= Stored dataset items =
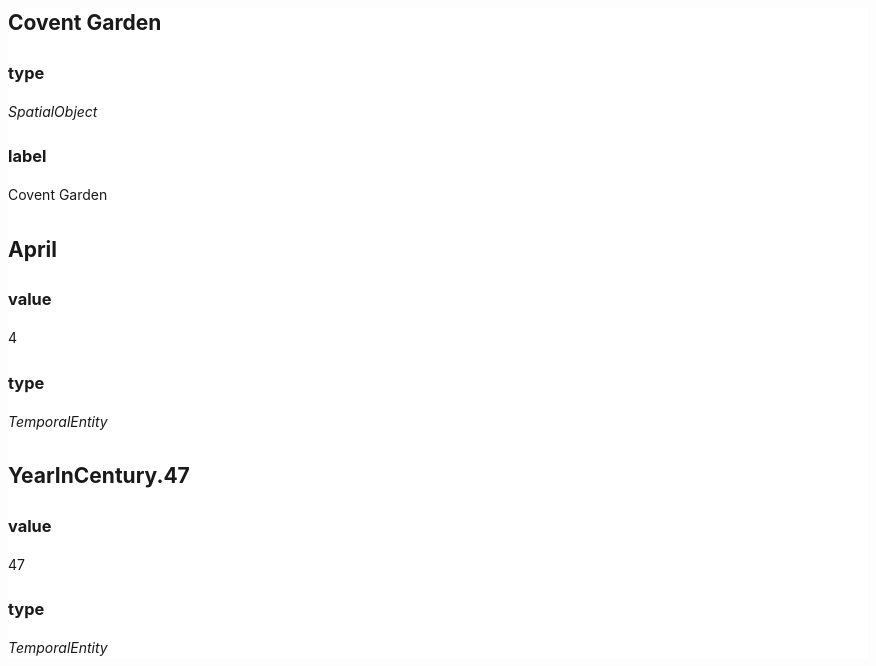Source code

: ## Covent Garden

### type


*SpatialObject*

### label


Covent Garden

## April

### value


4

### type


*TemporalEntity*

## YearInCentury.47

### value


47

### type


*TemporalEntity*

= EXERCISE GOAL =
Please reproduce all of the data above exactly, omitting the pictures.

= COMPLETED EXERCISE =
Source code

: ## Covent Garden

### type


*SpatialObject*

### label


Covent Garden

## April

### value


4

### type


*TemporalEntity*

## YearInCentury.47

### value


47

### type


*TemporalEntity*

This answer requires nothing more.